Chemists in the US have developed a simple and effective way to carry out a key class of reaction in organic synthesis - the bolting an olefin to an aromatic ring. 

Olefination of arenes is challenging because there are a number of positions on the aromatic ring to which the olefin can attach. One widely used technique to dictate the point of attack is the palladium-catalysed Mizoroki-Heck reaction, which requires the target carbon of the ring to be halogenated. This, however, is in itself often tricky, adding to the complexity of the procedure.

"This selectivity has rarely been achieved before" - Matthew Gaunt, University of Cambridge

Now, Jin-Quan Yu and colleagues at the Scripps Research Institute in California have shown that a particular C-H bond can be targeted by a palladium catalyst without the need for prior halogenation.
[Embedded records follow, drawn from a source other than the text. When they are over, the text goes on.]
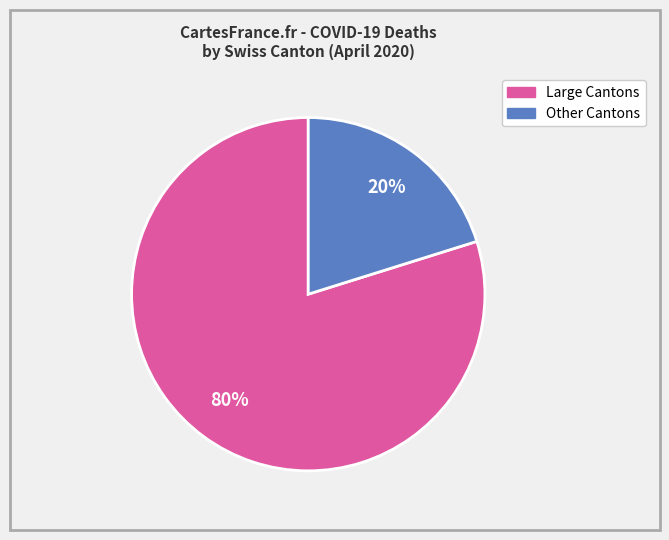

Is there a majority slice in this chart?

Yes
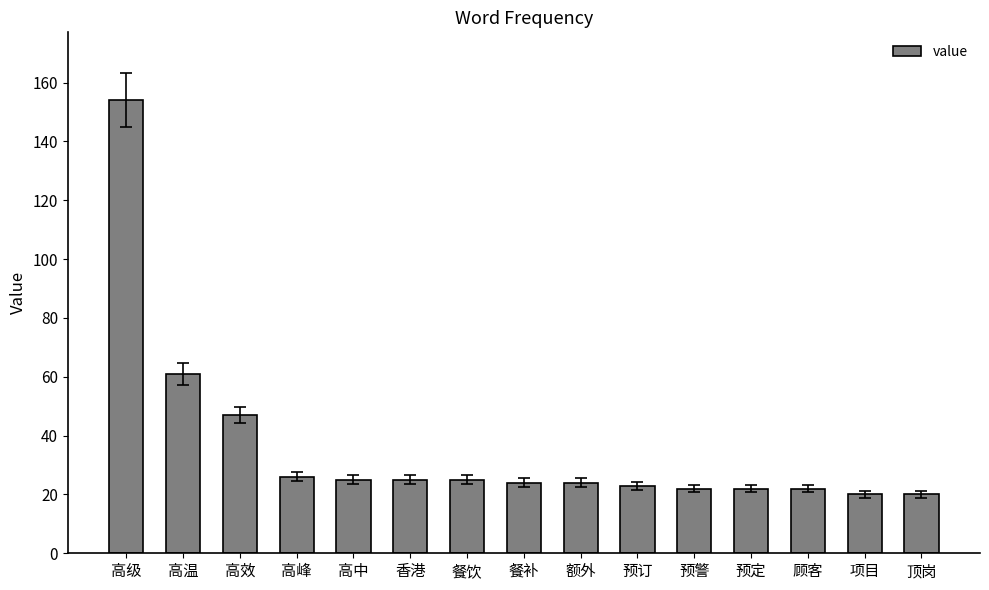

What is the average value?

36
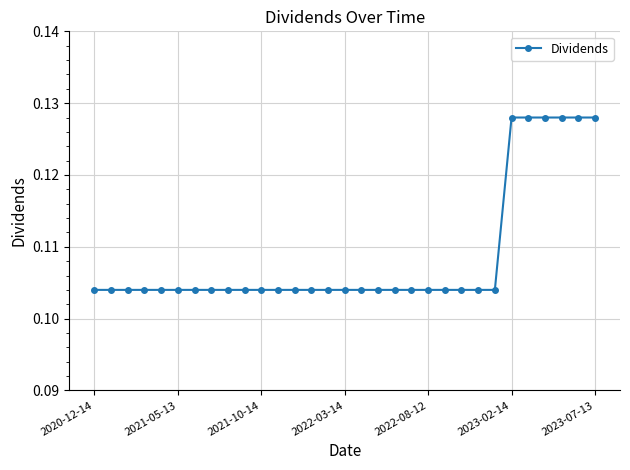

What is the sum of all values?

3.4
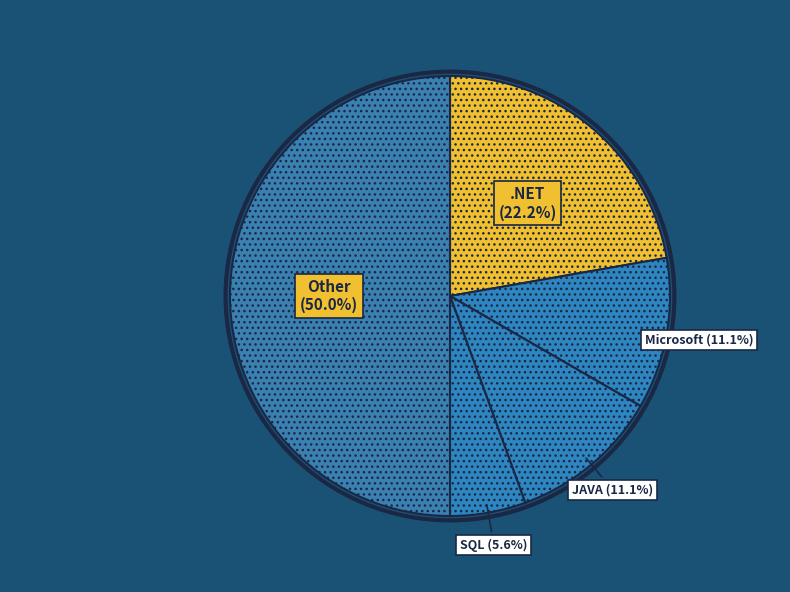

Which category has the smallest portion of the pie?

SQL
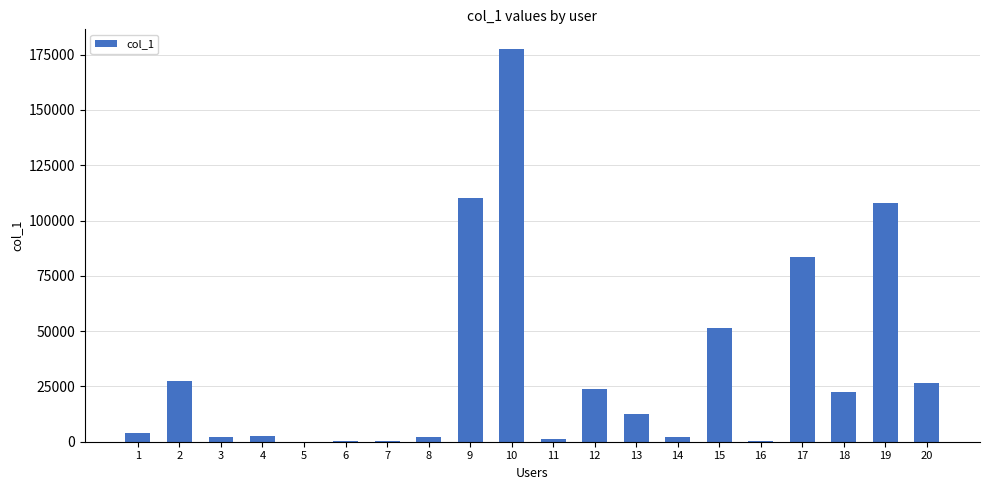

What is the change in value from 1 to 20?

+22659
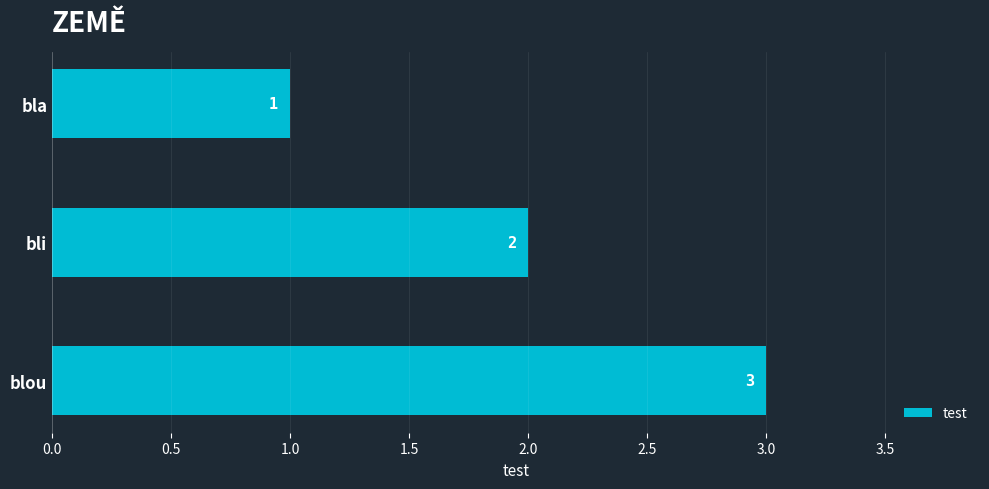

How many data points are less than 2?

1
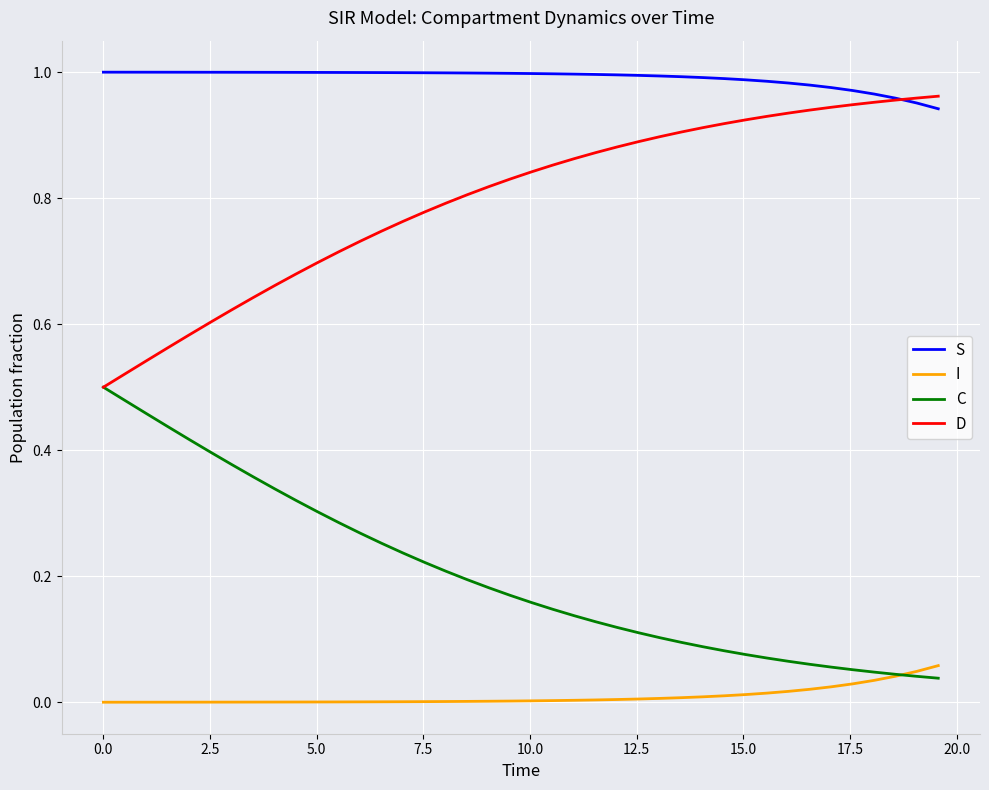

True or false: C and S cross at least once.

False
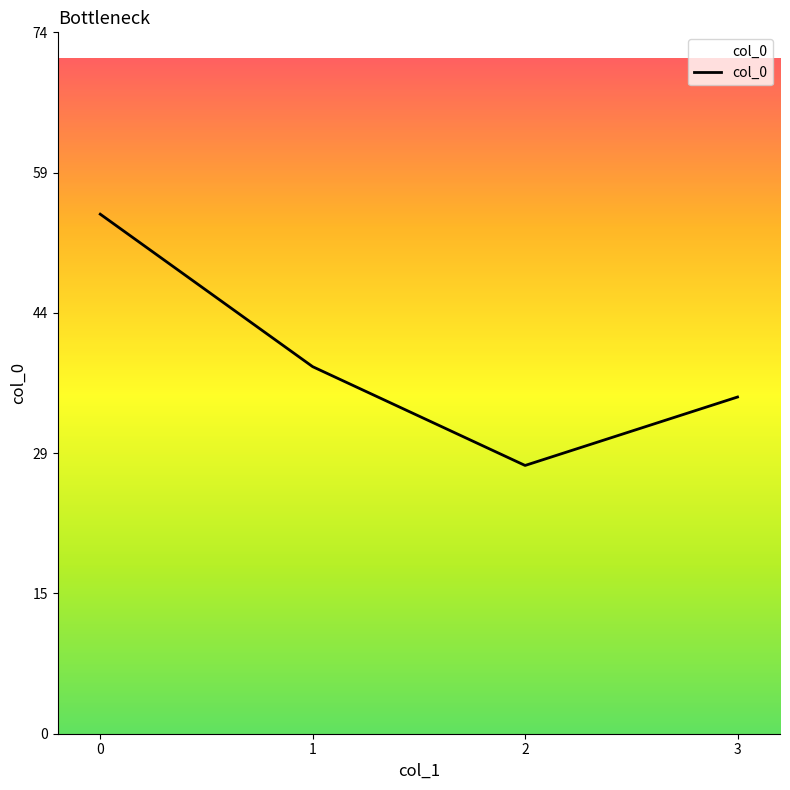

What is the sum of all values?

156.6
To steer the catalyst to its target the researchers adopted a twin approach. Firstly, the presence of a carboxyl group adjacent to the target C-H on the ring results in a phenomenon called the complex-induced proximity effect, which pulls the catalyst towards the relevant bond. In cases where the two ortho positions are equivalent, this approach alone can result in good yields of the desired product. 

Where the two ortho positions on the ring are different, however, as in multiply substituted arenes, the researchers found that modified amino acids can act as ligands to the Pd catalyst and can steer it towards one or other of the ortho carbons, as required. The ligands do this by differentiating between the subtle electronic or steric environments of the two ortho carbons. ’The COOH dictates the ortho position, the ligand then distinguishes between the two ortho positions when they are different in multi-substituted arenes,’ Yu says. 


Source: © Science

The researchers’ position-selective C-H activation approach using a palladium catalyst

Using this approach, Yu and his colleagues demonstrated the olefination of a range of complex molecules, including the drug ibuprofen and various analogous compounds. Yu points out that given the wide availability of carboxylated substrates, the reaction can be applied broadly. ’The substrates represent a major class of synthetically useful compounds abundantly available off the shelf,’ he says. 

Matthew Gaunt, an expert in synthetic organic chemistry at the University of Cambridge in the UK believes that the technique could find ’broad utility in the synthesis of complex aromatic molecules.’ ’Particularly noteworthy is the use of amino acid-derived ligands to enhance reactivity and control the selectivity of C-H olefination between sterically and electronically similar ortho positions,’ Gaunt adds. ’This selectivity has rarely been achieved before.’